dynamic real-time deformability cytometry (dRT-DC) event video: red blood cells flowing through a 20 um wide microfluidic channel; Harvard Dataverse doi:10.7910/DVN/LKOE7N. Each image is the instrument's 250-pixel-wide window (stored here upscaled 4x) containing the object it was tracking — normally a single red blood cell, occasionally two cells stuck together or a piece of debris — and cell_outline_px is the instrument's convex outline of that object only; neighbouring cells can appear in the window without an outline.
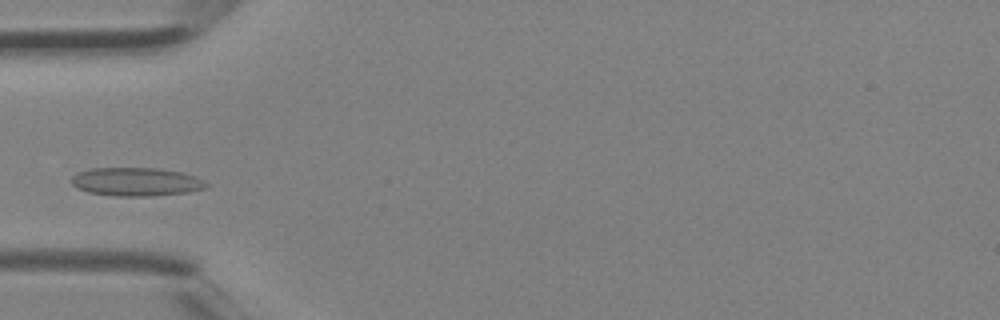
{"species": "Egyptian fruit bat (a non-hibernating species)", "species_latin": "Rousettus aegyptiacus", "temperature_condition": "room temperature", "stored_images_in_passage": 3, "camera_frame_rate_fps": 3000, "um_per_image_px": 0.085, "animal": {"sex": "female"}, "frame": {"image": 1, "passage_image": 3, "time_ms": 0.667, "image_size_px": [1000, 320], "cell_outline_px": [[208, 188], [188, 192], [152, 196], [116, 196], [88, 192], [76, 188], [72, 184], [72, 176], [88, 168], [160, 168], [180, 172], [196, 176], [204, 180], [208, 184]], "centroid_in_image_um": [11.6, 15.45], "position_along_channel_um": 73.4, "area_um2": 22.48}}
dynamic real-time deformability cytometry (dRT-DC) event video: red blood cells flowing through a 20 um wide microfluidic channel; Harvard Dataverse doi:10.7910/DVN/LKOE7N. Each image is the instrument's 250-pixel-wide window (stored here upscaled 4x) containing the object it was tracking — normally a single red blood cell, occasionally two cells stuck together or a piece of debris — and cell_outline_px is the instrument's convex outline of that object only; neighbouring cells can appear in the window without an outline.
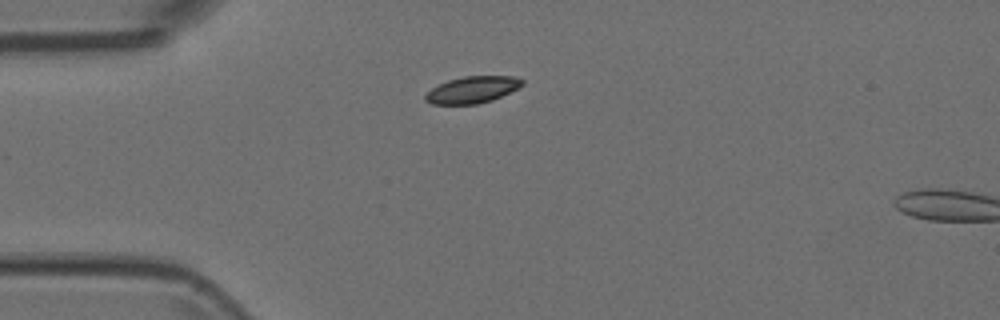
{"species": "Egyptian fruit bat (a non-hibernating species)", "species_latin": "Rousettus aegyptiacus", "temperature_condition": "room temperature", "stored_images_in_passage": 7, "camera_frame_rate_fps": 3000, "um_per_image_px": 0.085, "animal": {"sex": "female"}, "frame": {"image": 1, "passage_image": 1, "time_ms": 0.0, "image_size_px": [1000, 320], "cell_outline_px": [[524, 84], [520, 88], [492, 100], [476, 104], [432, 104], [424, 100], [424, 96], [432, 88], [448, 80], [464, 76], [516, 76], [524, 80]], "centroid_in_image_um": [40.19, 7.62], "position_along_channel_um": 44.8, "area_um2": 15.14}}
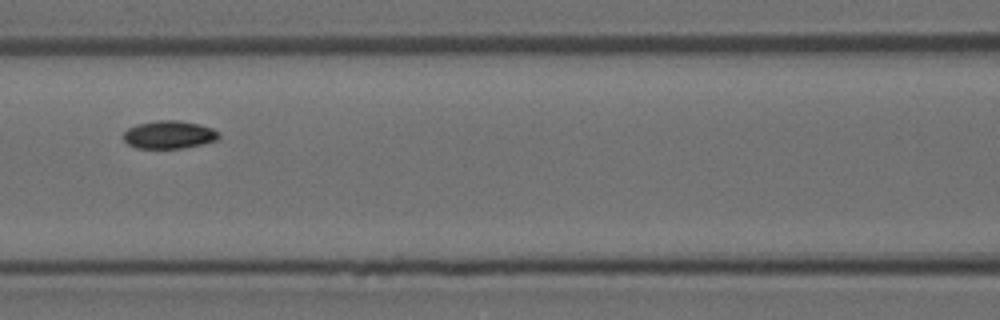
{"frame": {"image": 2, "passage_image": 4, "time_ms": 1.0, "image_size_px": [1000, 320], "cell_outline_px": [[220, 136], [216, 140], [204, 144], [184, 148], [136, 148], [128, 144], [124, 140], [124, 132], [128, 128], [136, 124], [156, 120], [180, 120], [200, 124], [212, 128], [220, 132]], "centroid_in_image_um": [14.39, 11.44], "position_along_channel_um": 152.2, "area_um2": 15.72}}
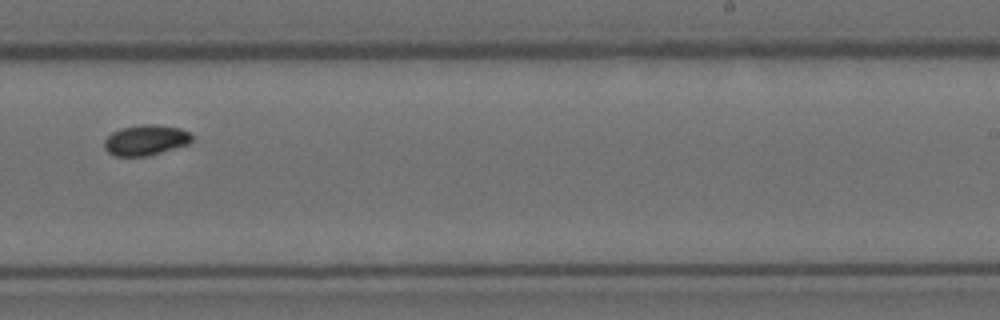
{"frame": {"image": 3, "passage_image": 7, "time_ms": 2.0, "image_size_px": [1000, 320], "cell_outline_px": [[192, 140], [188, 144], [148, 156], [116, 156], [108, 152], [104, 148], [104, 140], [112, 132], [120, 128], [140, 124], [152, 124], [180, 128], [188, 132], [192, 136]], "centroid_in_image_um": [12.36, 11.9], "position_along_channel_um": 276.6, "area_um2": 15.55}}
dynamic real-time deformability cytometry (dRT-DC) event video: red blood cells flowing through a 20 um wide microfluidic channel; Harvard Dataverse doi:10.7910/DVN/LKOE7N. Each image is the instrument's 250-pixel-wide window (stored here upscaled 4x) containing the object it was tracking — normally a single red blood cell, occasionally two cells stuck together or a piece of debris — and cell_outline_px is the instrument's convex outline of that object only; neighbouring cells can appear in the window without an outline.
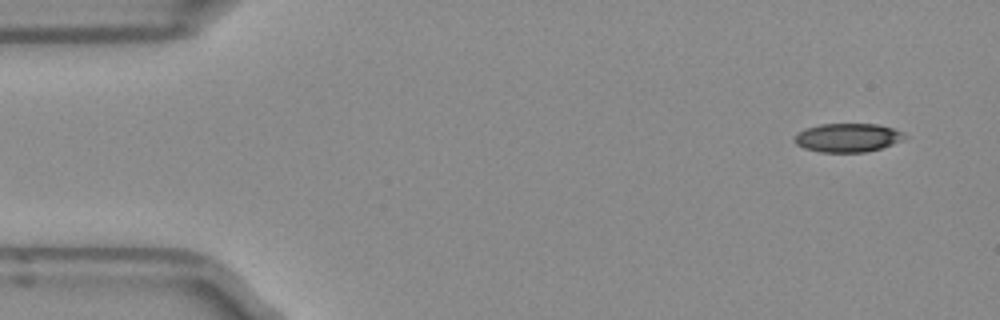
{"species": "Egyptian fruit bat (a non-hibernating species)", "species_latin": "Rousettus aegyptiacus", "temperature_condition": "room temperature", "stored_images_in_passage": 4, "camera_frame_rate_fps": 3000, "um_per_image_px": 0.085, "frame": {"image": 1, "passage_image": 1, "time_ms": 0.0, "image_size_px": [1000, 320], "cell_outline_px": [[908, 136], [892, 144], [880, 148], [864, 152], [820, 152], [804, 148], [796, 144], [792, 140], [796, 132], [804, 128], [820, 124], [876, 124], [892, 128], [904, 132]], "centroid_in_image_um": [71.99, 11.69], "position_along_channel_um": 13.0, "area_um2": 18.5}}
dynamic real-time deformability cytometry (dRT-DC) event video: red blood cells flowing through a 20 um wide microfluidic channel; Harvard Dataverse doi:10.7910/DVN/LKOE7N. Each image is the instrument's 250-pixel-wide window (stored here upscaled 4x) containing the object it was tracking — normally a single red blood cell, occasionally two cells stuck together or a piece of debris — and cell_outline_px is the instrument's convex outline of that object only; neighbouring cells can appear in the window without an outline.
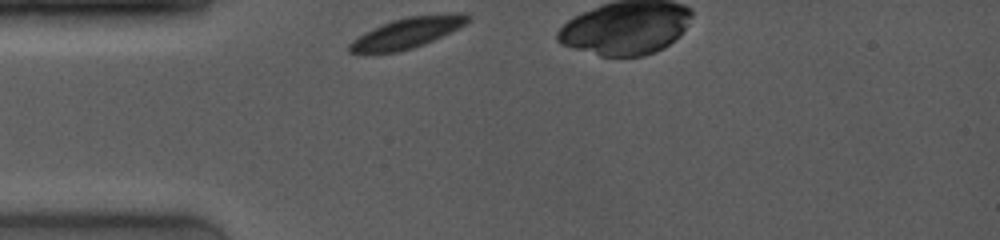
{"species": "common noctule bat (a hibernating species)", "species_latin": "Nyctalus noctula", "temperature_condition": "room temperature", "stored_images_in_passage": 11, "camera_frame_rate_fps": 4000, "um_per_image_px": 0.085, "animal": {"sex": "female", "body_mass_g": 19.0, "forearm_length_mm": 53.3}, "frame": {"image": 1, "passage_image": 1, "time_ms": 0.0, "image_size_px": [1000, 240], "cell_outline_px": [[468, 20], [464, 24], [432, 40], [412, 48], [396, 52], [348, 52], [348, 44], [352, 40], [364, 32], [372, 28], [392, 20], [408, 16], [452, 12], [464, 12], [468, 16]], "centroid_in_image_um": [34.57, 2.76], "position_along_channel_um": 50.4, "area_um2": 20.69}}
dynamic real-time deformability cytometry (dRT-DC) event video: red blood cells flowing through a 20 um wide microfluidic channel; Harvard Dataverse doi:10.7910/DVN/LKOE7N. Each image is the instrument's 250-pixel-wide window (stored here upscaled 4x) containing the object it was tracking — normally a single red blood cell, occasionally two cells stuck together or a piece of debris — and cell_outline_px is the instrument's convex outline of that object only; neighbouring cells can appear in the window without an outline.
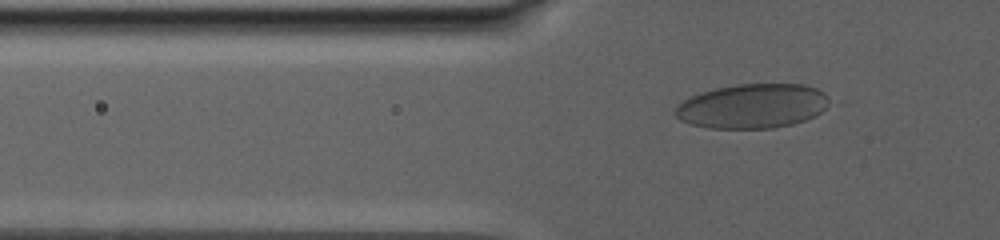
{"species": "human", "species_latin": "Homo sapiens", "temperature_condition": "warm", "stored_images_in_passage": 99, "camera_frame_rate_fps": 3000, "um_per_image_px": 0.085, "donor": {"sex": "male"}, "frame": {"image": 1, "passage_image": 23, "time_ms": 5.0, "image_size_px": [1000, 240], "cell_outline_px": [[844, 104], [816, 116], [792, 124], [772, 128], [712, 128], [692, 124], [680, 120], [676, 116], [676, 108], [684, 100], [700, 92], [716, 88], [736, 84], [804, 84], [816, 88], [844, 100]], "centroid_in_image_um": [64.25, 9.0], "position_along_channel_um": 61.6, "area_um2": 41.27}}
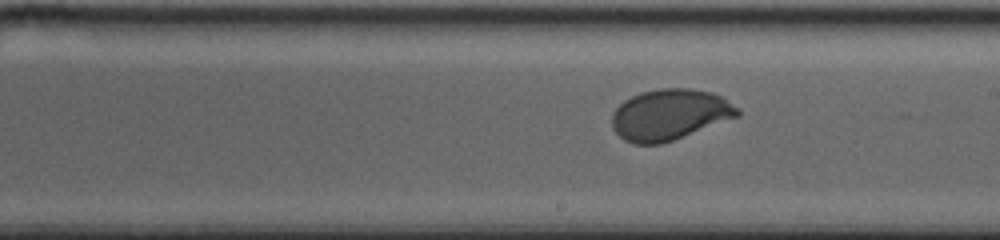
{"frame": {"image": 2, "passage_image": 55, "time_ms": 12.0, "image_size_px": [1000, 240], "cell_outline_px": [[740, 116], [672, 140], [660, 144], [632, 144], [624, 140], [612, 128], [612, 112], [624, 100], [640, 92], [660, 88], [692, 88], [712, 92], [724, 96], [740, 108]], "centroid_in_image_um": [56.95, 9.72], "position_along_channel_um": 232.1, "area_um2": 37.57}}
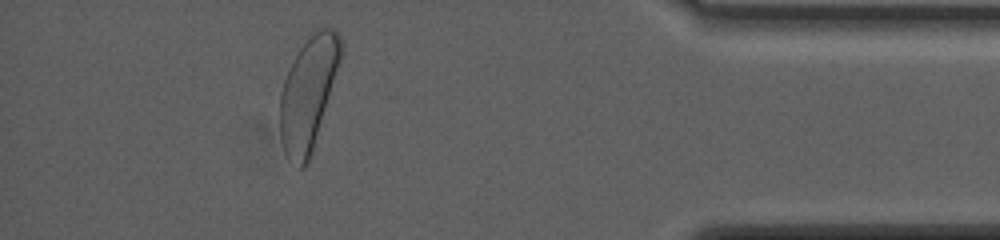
------------
THE REQUEST :: Except for the pictures, give all the material above again verbatim.

RESULT ::
dynamic real-time deformability cytometry (dRT-DC) event video: red blood cells flowing through a 20 um wide microfluidic channel; Harvard Dataverse doi:10.7910/DVN/LKOE7N. Each image is the instrument's 250-pixel-wide window (stored here upscaled 4x) containing the object it was tracking — normally a single red blood cell, occasionally two cells stuck together or a piece of debris — and cell_outline_px is the instrument's convex outline of that object only; neighbouring cells can appear in the window without an outline.
{"species": "Egyptian fruit bat (a non-hibernating species)", "species_latin": "Rousettus aegyptiacus", "temperature_condition": "room temperature", "stored_images_in_passage": 3, "camera_frame_rate_fps": 3000, "um_per_image_px": 0.085, "animal": {"sex": "female"}, "frame": {"image": 1, "passage_image": 3, "time_ms": 0.667, "image_size_px": [1000, 320], "cell_outline_px": [[208, 188], [188, 192], [152, 196], [116, 196], [88, 192], [76, 188], [72, 184], [72, 176], [88, 168], [160, 168], [180, 172], [196, 176], [204, 180], [208, 184]], "centroid_in_image_um": [11.6, 15.45], "position_along_channel_um": 73.4, "area_um2": 22.48}}
dynamic real-time deformability cytometry (dRT-DC) event video: red blood cells flowing through a 20 um wide microfluidic channel; Harvard Dataverse doi:10.7910/DVN/LKOE7N. Each image is the instrument's 250-pixel-wide window (stored here upscaled 4x) containing the object it was tracking — normally a single red blood cell, occasionally two cells stuck together or a piece of debris — and cell_outline_px is the instrument's convex outline of that object only; neighbouring cells can appear in the window without an outline.
{"species": "Egyptian fruit bat (a non-hibernating species)", "species_latin": "Rousettus aegyptiacus", "temperature_condition": "room temperature", "stored_images_in_passage": 7, "camera_frame_rate_fps": 3000, "um_per_image_px": 0.085, "animal": {"sex": "female"}, "frame": {"image": 1, "passage_image": 1, "time_ms": 0.0, "image_size_px": [1000, 320], "cell_outline_px": [[524, 84], [520, 88], [492, 100], [476, 104], [432, 104], [424, 100], [424, 96], [432, 88], [448, 80], [464, 76], [516, 76], [524, 80]], "centroid_in_image_um": [40.19, 7.62], "position_along_channel_um": 44.8, "area_um2": 15.14}}
{"frame": {"image": 2, "passage_image": 4, "time_ms": 1.0, "image_size_px": [1000, 320], "cell_outline_px": [[220, 136], [216, 140], [204, 144], [184, 148], [136, 148], [128, 144], [124, 140], [124, 132], [128, 128], [136, 124], [156, 120], [180, 120], [200, 124], [212, 128], [220, 132]], "centroid_in_image_um": [14.39, 11.44], "position_along_channel_um": 152.2, "area_um2": 15.72}}
{"frame": {"image": 3, "passage_image": 7, "time_ms": 2.0, "image_size_px": [1000, 320], "cell_outline_px": [[192, 140], [188, 144], [148, 156], [116, 156], [108, 152], [104, 148], [104, 140], [112, 132], [120, 128], [140, 124], [152, 124], [180, 128], [188, 132], [192, 136]], "centroid_in_image_um": [12.36, 11.9], "position_along_channel_um": 276.6, "area_um2": 15.55}}
dynamic real-time deformability cytometry (dRT-DC) event video: red blood cells flowing through a 20 um wide microfluidic channel; Harvard Dataverse doi:10.7910/DVN/LKOE7N. Each image is the instrument's 250-pixel-wide window (stored here upscaled 4x) containing the object it was tracking — normally a single red blood cell, occasionally two cells stuck together or a piece of debris — and cell_outline_px is the instrument's convex outline of that object only; neighbouring cells can appear in the window without an outline.
{"species": "Egyptian fruit bat (a non-hibernating species)", "species_latin": "Rousettus aegyptiacus", "temperature_condition": "room temperature", "stored_images_in_passage": 4, "camera_frame_rate_fps": 3000, "um_per_image_px": 0.085, "frame": {"image": 1, "passage_image": 1, "time_ms": 0.0, "image_size_px": [1000, 320], "cell_outline_px": [[908, 136], [892, 144], [880, 148], [864, 152], [820, 152], [804, 148], [796, 144], [792, 140], [796, 132], [804, 128], [820, 124], [876, 124], [892, 128], [904, 132]], "centroid_in_image_um": [71.99, 11.69], "position_along_channel_um": 13.0, "area_um2": 18.5}}
dynamic real-time deformability cytometry (dRT-DC) event video: red blood cells flowing through a 20 um wide microfluidic channel; Harvard Dataverse doi:10.7910/DVN/LKOE7N. Each image is the instrument's 250-pixel-wide window (stored here upscaled 4x) containing the object it was tracking — normally a single red blood cell, occasionally two cells stuck together or a piece of debris — and cell_outline_px is the instrument's convex outline of that object only; neighbouring cells can appear in the window without an outline.
{"species": "common noctule bat (a hibernating species)", "species_latin": "Nyctalus noctula", "temperature_condition": "room temperature", "stored_images_in_passage": 11, "camera_frame_rate_fps": 4000, "um_per_image_px": 0.085, "animal": {"sex": "female", "body_mass_g": 19.0, "forearm_length_mm": 53.3}, "frame": {"image": 1, "passage_image": 1, "time_ms": 0.0, "image_size_px": [1000, 240], "cell_outline_px": [[468, 20], [464, 24], [432, 40], [412, 48], [396, 52], [348, 52], [348, 44], [352, 40], [364, 32], [372, 28], [392, 20], [408, 16], [452, 12], [464, 12], [468, 16]], "centroid_in_image_um": [34.57, 2.76], "position_along_channel_um": 50.4, "area_um2": 20.69}}
dynamic real-time deformability cytometry (dRT-DC) event video: red blood cells flowing through a 20 um wide microfluidic channel; Harvard Dataverse doi:10.7910/DVN/LKOE7N. Each image is the instrument's 250-pixel-wide window (stored here upscaled 4x) containing the object it was tracking — normally a single red blood cell, occasionally two cells stuck together or a piece of debris — and cell_outline_px is the instrument's convex outline of that object only; neighbouring cells can appear in the window without an outline.
{"species": "human", "species_latin": "Homo sapiens", "temperature_condition": "warm", "stored_images_in_passage": 99, "camera_frame_rate_fps": 3000, "um_per_image_px": 0.085, "donor": {"sex": "male"}, "frame": {"image": 1, "passage_image": 23, "time_ms": 5.0, "image_size_px": [1000, 240], "cell_outline_px": [[844, 104], [816, 116], [792, 124], [772, 128], [712, 128], [692, 124], [680, 120], [676, 116], [676, 108], [684, 100], [700, 92], [716, 88], [736, 84], [804, 84], [816, 88], [844, 100]], "centroid_in_image_um": [64.25, 9.0], "position_along_channel_um": 61.6, "area_um2": 41.27}}
{"frame": {"image": 2, "passage_image": 55, "time_ms": 12.0, "image_size_px": [1000, 240], "cell_outline_px": [[740, 116], [672, 140], [660, 144], [632, 144], [624, 140], [612, 128], [612, 112], [624, 100], [640, 92], [660, 88], [692, 88], [712, 92], [724, 96], [740, 108]], "centroid_in_image_um": [56.95, 9.72], "position_along_channel_um": 232.1, "area_um2": 37.57}}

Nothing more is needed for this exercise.